The Mint Fund, which was founded to fund underrepresented creators’ NFT minting costs, aims to become an “artist-owned curation DAO”. Mat Dryhurst (@) suggested a decentralised structure for SoundCloud in 2017, when people feared the company was running out of time (and cash) as it let go a large chunk of its staff. Back then the concept was novel, but it’s quickly becoming mainstream.

There are even tools like Aragon, Colony, and DAOhaus that make it relatively easy to set up a DAO in which the community participates in the ownership and governance of what’s created through the sum of their work, contribution, and participation.

Image via aforementioned Aragon.

The Decentralized Autonomous Artist

Not everyone’s music will drive millions of streams, not everyone is able to tour constantly, not everyone will go viral… but the one strategy that I feel almost any artist can apply is that of building a community of fans that can sustain you (sometimes referred to as “1,000 true fans”). There’s benefits to thinking small.

How can a fan community contribute to an artist’s success? Well, it depends on the artist, but they can financially sustain the artist through various types of patronage, they can amplify what an artist is doing by increasing their reach and leveraging network effects, but there are also other types of contributions that may be framed as collaborations, fan art, or other. In fact, when the community includes the artist and ‘artist team’ (ie. the business roles surrounding an artist), you can disintegrate some of those roles and place the associated activities inside the community through incentive structures.

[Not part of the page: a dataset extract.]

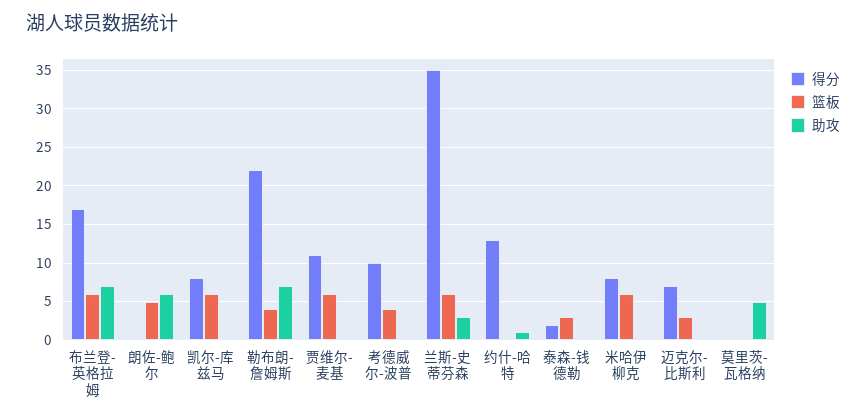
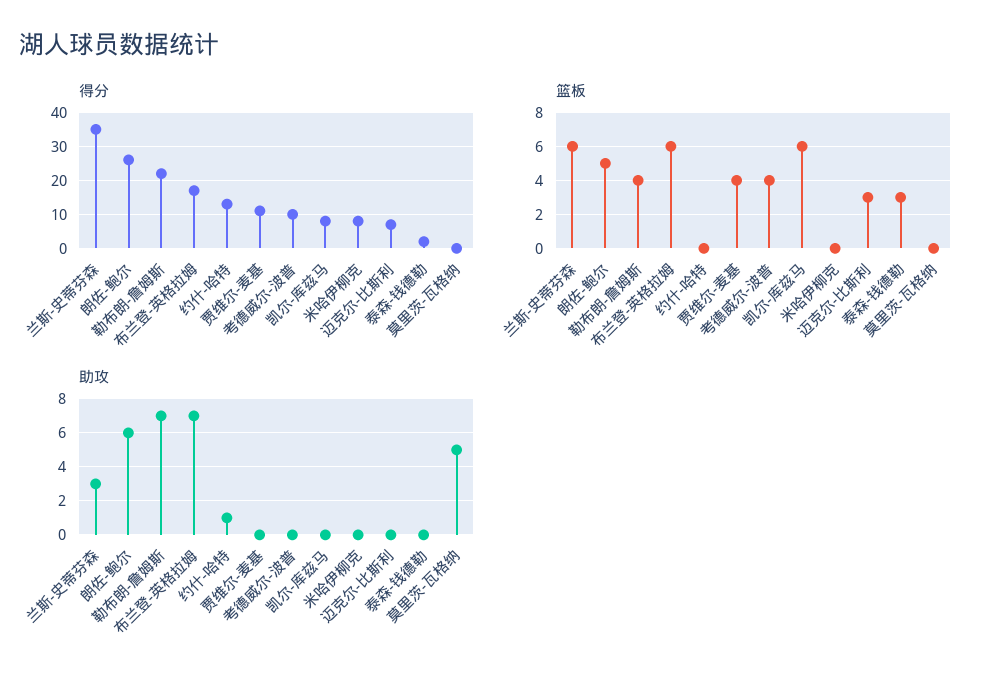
得分, 朗佐-鲍尔: 0 -> 25
篮板, 贾维尔-麦基: 6 -> 4
篮板, 米哈伊柳克: 6 -> 0

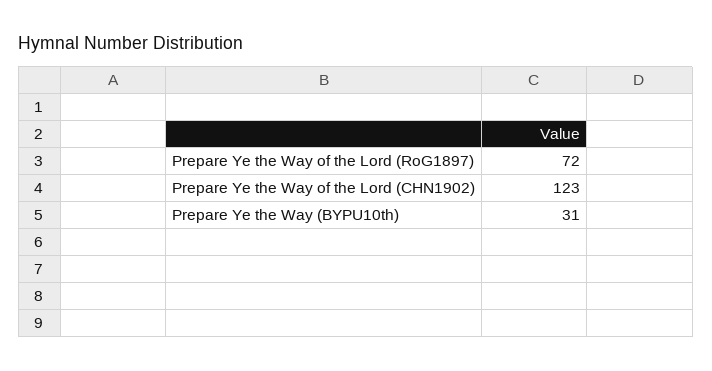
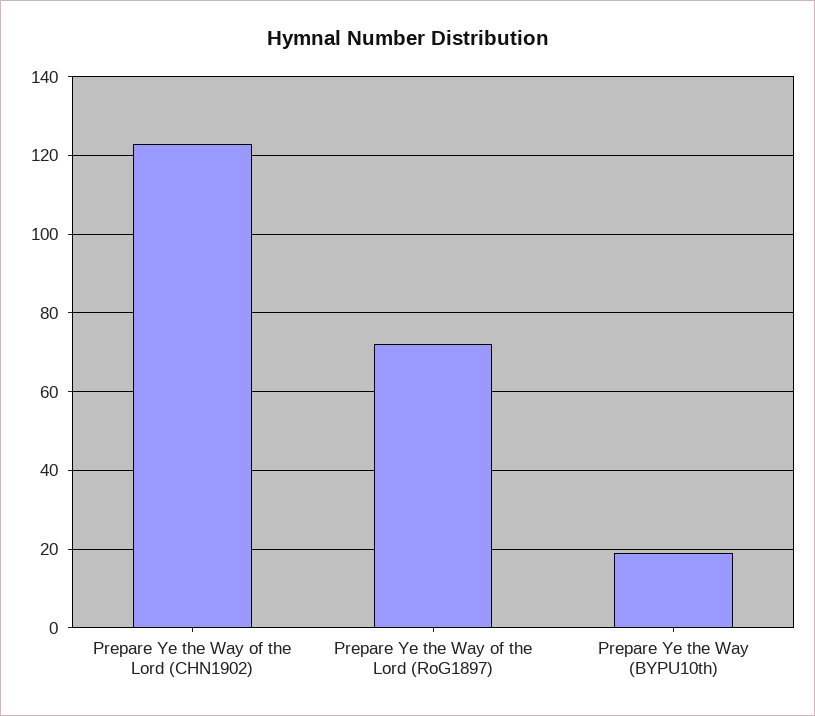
Prepare Ye the Way (BYPU10th): 31 -> 20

What if the BTS Army was a DAO allowing people to either purchase or earn $BTS tokens in order to unlock various types of experiences and opportunities that are completely fan-organised? BTS wouldn’t even have to play a role in the DAO, though if what the DAO is doing is sufficiently valuable (which it would be), it may decide to let people trade $BTS tokens for tickets to concerts, livestreams, merch, or NFT collectibles. BTS can then choose to sell those tokens for fiat money (e.g. dollars or won) and cash out or retain $BTS and take a more active role in the DAO (token holders are often rewarded with increased influence in the governance of the DAO, corresponding to the amount of tokens they hold).

Since it can all be logged to a blockchain, much of this experience becomes portable beyond any specific platform, allowing the fanbase to organise itself wherever it prefers. This way experiences can travel beyond the walled gardens of Facebook, Apple, or virtual platforms and into the so-called metaverse in which the DAO and its members own their data and collect the value from it. Work is also being done on making various blockchains more interoperable, so things will be less locked into blockchain ecosystems than they are now.

Instead of communicating with an audience as followers on a social media platform owned by others, you can involve them directly in the organisation of your fan experience in a transparent, open, grassroots way through DAOs. The bonus: community ownership. We’ve seen countless artists open up Discords and other types of communities next to their social media presence – what we’ll see next is the Web3 version of this: decentralized autonomous fan organisations.